Emirgazi Vaizi Yusuf Uğur’un Hac suresi 75-78. ayetler ve Nasr suresi tilavetinden sonra İl Müftü Yardımcısı Kuddusi Uysal üç dönem görev yaptığı Almanya’daki izlenimleri üzerinde durdu.
Şu anda 3,5 milyon Türk vatandaşın yaşadığı Almanya’da ilk gidenlerin ekonomik, dil ve sosyal alanlarda büyük sorunlarda karşılaştıklarını beliren Uysal, “Biz ancak 15 yıl sonra öğretmen ve din görevlisi atadık. Almanya’ya giden işçilerimizi Türkiye’de ‘Alamancı, gurbetçi’, Almanya’da ‘misafir işçi’ olarak nitelendirildi. Burada aidiyet sorunu yaşadı. İlk nesil büyük mücadeleler verdi. İlk cuma namazı Don Kilisesi’nde kılındı. Satın aldıkları binalarda ibadetlerini yerine getirmeye başladılar. İlk nesil Anadolu kültürü almıştı. Bunlar Almanca sorunu yaşarken 3 ve 4. nesillerde Türkçe problemi bulunuyor” dedi.
DİN SORUNU DİLE YANSIYOR
Avrupa’nın içinde bulunduğu durum üzerinde duran Uysal, İslamofobi’nin hızlı bir şekilde yayıldığını ifade ederek, “Yehova Şahitleri, misyonerler gençlerimiz üzerinde yoğun bir faaliyette bulunuyorlar. Alman hükümeti tarafından ‘Alman İslamı ‘anlayışını ortaya çıkarmaya çalışıyorlar. Entegrasyon sorunu olarak gördükleri esasında asimile politikasıdır.Milli kimliğimizin korunması için camiler büyük önem taşıyor. DİTİB (Diyanet İşleri Türk İslam Birliği) Milli Görüş Teşkilatı Yunus Emre Enstitüsü,Türk hükümeti konsolosluklar aracılığıyla Türkiye’den hocalar göndererek konuyu sahiplenmeye başladı” diye konuştu.

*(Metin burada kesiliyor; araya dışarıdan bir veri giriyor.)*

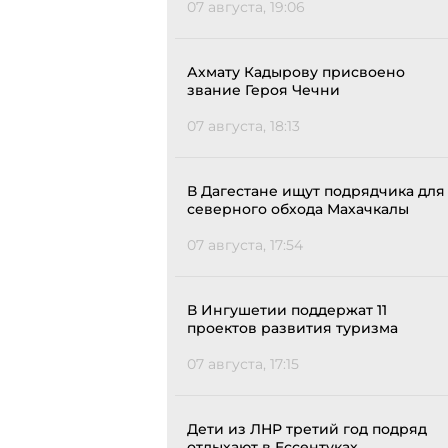
07 августа, 19:06
Ахмату Кадырову присвоено
звание Героя Чечни
07 августа, 18:13
В Дагестане ищут подрядчика для
северного обхода Махачкалы
07 августа, 17:54
В Ингушетии поддержат 11
проектов развития туризма
07 августа, 17:15
Дети из ЛНР третий год подряд
отдыхают в Ессентуках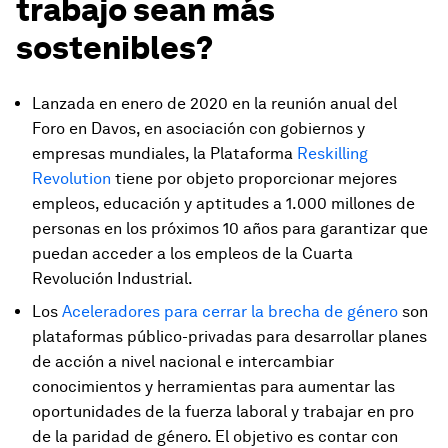
trabajo sean más
sostenibles?
Lanzada en enero de 2020 en la reunión anual del
Foro en Davos, en asociación con gobiernos y
empresas mundiales, la Plataforma
Reskilling
Revolution
tiene por objeto proporcionar mejores
empleos, educación y aptitudes a 1.000 millones de
personas en los próximos 10 años para garantizar que
puedan acceder a los empleos de la Cuarta
Revolución Industrial.
Los
Aceleradores para cerrar la brecha de género
son
plataformas público-privadas para desarrollar planes
de acción a nivel nacional e intercambiar
conocimientos y herramientas para aumentar las
oportunidades de la fuerza laboral y trabajar en pro
de la paridad de género. El objetivo es contar con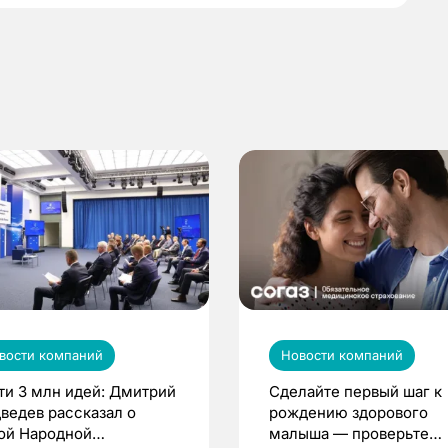
вости компаний
Новости компаний
ти 3 млн идей: Дмитрий
Сделайте первый шаг к
ведев рассказал о
рождению здорового
ой Народной
малыша — проверьте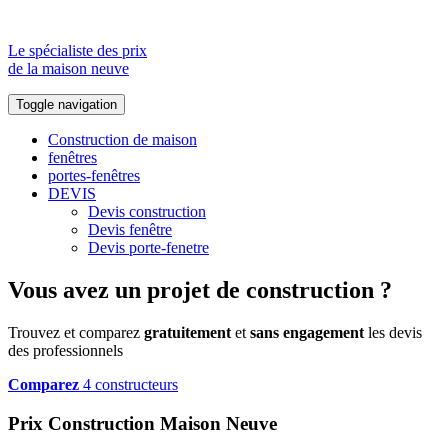
Le spécialiste des prix
de la maison neuve
Toggle navigation
Construction de maison
fenêtres
portes-fenêtres
DEVIS
Devis construction
Devis fenêtre
Devis porte-fenetre
Vous avez un projet de construction ?
Trouvez et comparez
gratuitement
et
sans engagement
les devis
des professionnels
Comparez
4 constructeurs
Prix Construction Maison Neuve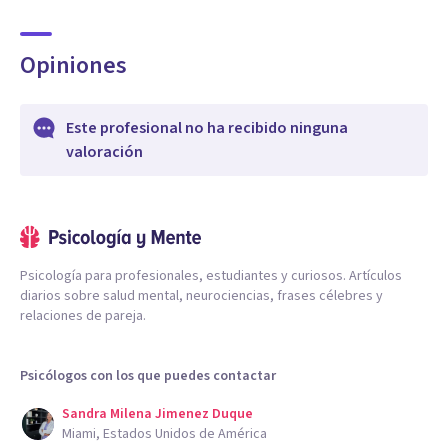
Opiniones
Este profesional no ha recibido ninguna
valoración
Psicología para profesionales, estudiantes y curiosos. Artículos
diarios sobre salud mental, neurociencias, frases célebres y
relaciones de pareja.
Psicólogos con los que puedes contactar
Sandra Milena Jimenez Duque
Miami, Estados Unidos de América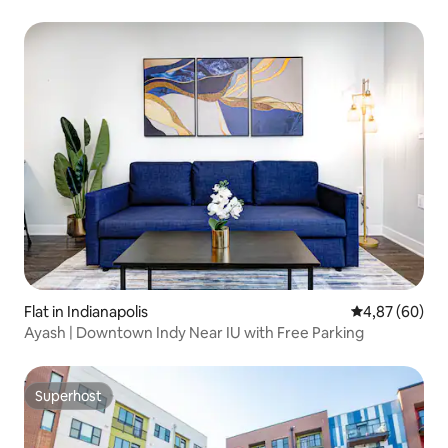
parkeergelegenheid
Flat in Indianapolis
Gemiddelde be
4,87 (60)
Ayash | Downtown Indy Near IU with Free Parking
Superhost
Superhost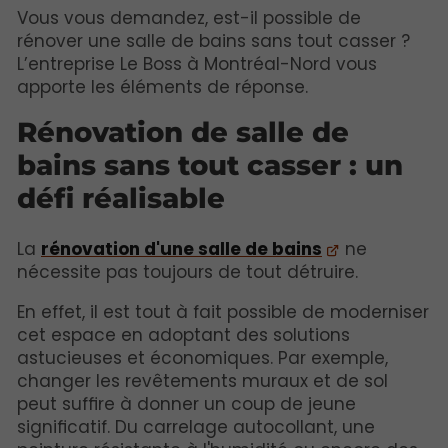
Vous vous demandez, est-il possible de
rénover une salle de bains sans tout casser ?
L’entreprise Le Boss à Montréal-Nord vous
apporte les éléments de réponse.
Rénovation de salle de
bains sans tout casser : un
défi réalisable
La
rénovation d'une salle de bains
ne
nécessite pas toujours de tout détruire.
En effet, il est tout à fait possible de moderniser
cet espace en adoptant des solutions
astucieuses et économiques. Par exemple,
changer les revêtements muraux et de sol
peut suffire à donner un coup de jeune
significatif. Du carrelage autocollant, une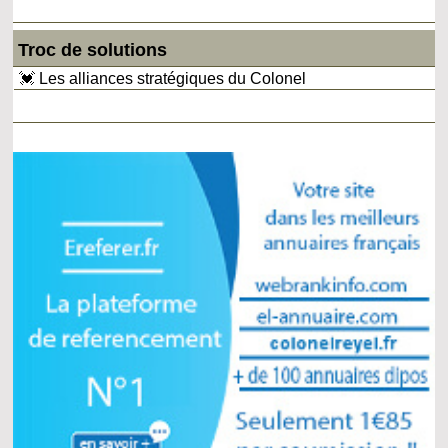
Troc de solutions
💓 Les alliances stratégiques du Colonel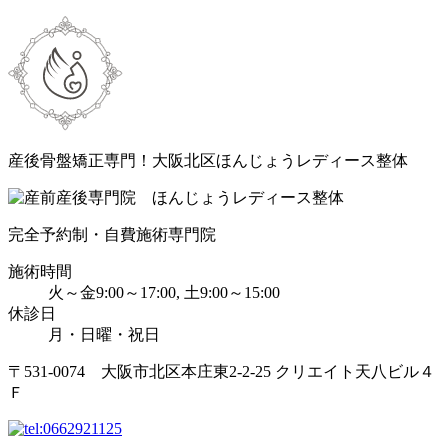
産後骨盤矯正専門！大阪北区ほんじょうレディース整体
完全予約制・自費施術専門院
施術時間
火～金9:00～17:00, 土9:00～15:00
休診日
月・日曜・祝日
〒531-0074 大阪市北区本庄東2-2-25 クリエイト天八ビル４
Ｆ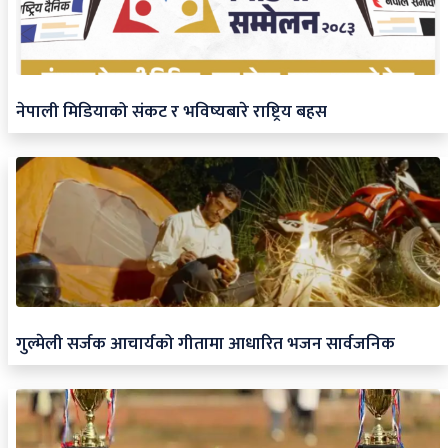
नेपाली मिडियाको संकट र भविष्यबारे राष्ट्रिय बहस
गुल्मेली सर्जक आचार्यको गीतामा आधारित भजन सार्वजनिक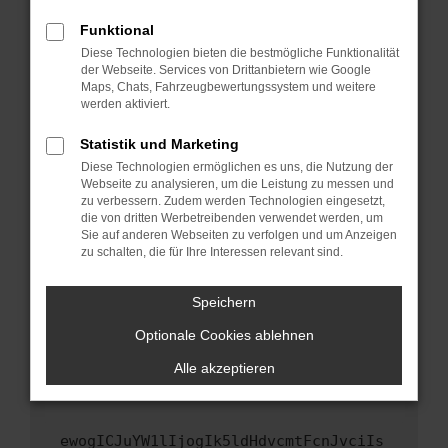
Fenster?
Funktional
Starte dein Gerät neu.
Diese Technologien bieten die bestmögliche Funktionalität
Das kann manchmal helfen, vorübergehende
der Webseite. Services von Drittanbietern wie Google
Maps, Chats, Fahrzeugbewertungssystem und weitere
Probleme zu beheben.
werden aktiviert.
Stelle sicher, dass dein Browser und dein
Betriebssystem auf dem neuesten Stand
Statistik und Marketing
sind.
Diese Technologien ermöglichen es uns, die Nutzung der
Webseite zu analysieren, um die Leistung zu messen und
Veraltete Software birgt nicht nur ein
zu verbessern. Zudem werden Technologien eingesetzt,
Sicherheitsrisiko, sondern kann auch dazu
die von dritten Werbetreibenden verwendet werden, um
führen, dass bestimmte Funktionen nicht mehr
Sie auf anderen Webseiten zu verfolgen und um Anzeigen
unterstützt werden.
zu schalten, die für Ihre Interessen relevant sind.
Wende dich an den Webseitenbetreiber.
Speichern
Wenn du alle oben genannten Schritte versucht
hast, kontaktiere uns bitte. Wir werden
Optionale Cookies ablehnen
versuchen, das Problem zu beheben. Du kannst
Alle akzeptieren
uns diesen Text schicken, um uns bei der
Fehlersuche zu unterstützen:
ewogICJuYW1lIjogIk5ldHdvcmtFcnJvciIs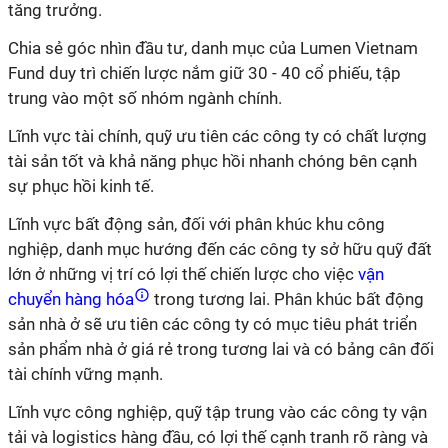
tăng trưởng.
Chia sẻ góc nhìn đầu tư, danh mục của Lumen Vietnam
Fund duy trì chiến lược nắm giữ 30 - 40 cổ phiếu, tập
trung vào một số nhóm ngành chính.
Lĩnh vực tài chính, quỹ ưu tiên các công ty có chất lượng
tài sản tốt và khả năng phục hồi nhanh chóng bên cạnh
sự phục hồi kinh tế.
Lĩnh vực bất động sản, đối với phân khúc khu công
nghiệp, danh mục hướng đến các công ty sở hữu quỹ đất
lớn ở những vị trí có lợi thế chiến lược cho việc
vận
chuyển hàng hóa
trong tương lai. Phân khúc bất động
sản nhà ở sẽ ưu tiên các công ty có mục tiêu phát triển
sản phẩm nhà ở giá rẻ trong tương lai và có bảng cân đối
tài chính vững mạnh.
Lĩnh vực công nghiệp, quỹ tập trung vào các công ty vận
tải và logistics hàng đầu, có lợi thế cạnh tranh rõ ràng và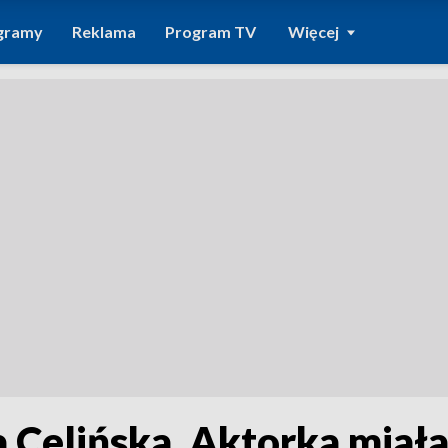
gramy
Reklama
Program TV
Więcej
a Celińska. Aktorka miała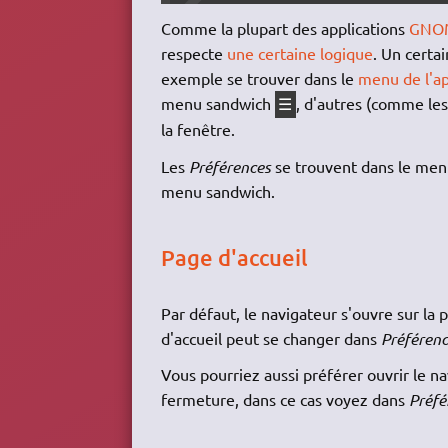
Comme la plupart des applications
GNO
respecte
une certaine logique
. Un certa
exemple se trouver dans le
menu de l'ap
menu sandwich
, d'autres (comme le
☰
la fenêtre.
Les
Préférences
se trouvent dans le menu 
menu sandwich.
Page d'accueil
Par défaut, le navigateur s'ouvre sur la p
d'accueil peut se changer dans
Préférenc
Vous pourriez aussi préférer ouvrir le n
fermeture, dans ce cas voyez dans
Préfé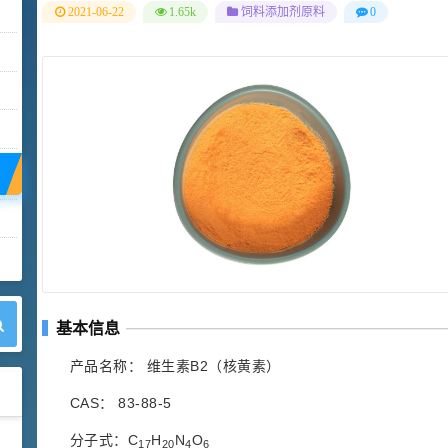
2021-06-22
1.65k
饲料添加剂原料
0
基本信息
产品名称： 维生素B2（核黄素）
CAS： 83-88-5
分子式：C
H
N
O
42
17
20
4
6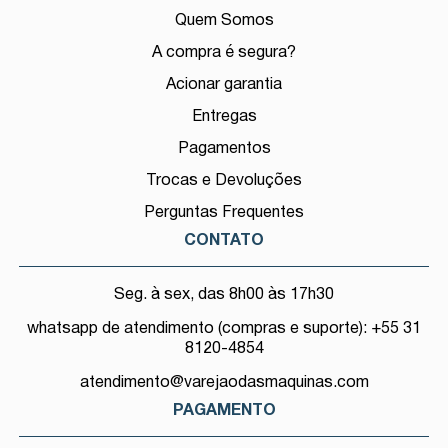
Quem Somos
A compra é segura?
Acionar garantia
Entregas
Pagamentos
Trocas e Devoluções
Perguntas Frequentes
CONTATO
Seg. à sex, das 8h00 às 17h30
whatsapp de atendimento (compras e suporte): +55 31
8120-4854
atendimento@varejaodasmaquinas.com
PAGAMENTO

Uysal, şu görüşleri dile getirdi: “Almanya’da camiler sosyal hayatın bir parçası olarak kullanılıyor. Kadınlar, gençler ve çocuklar için kollar bulunuyor. 30 binin üzerinde çocuğumuza hizmet veriyoruz. 4-6 yaş çocuklarımız bizim için önem taşıyor. 2 binin üzerinde camimizin yanında öğrenci evlerimiz bulunuyor. Türkiye’den Almanya’ya okumaya gelen öğrencilerimize barınma imkanı sunuyoruz” dedi.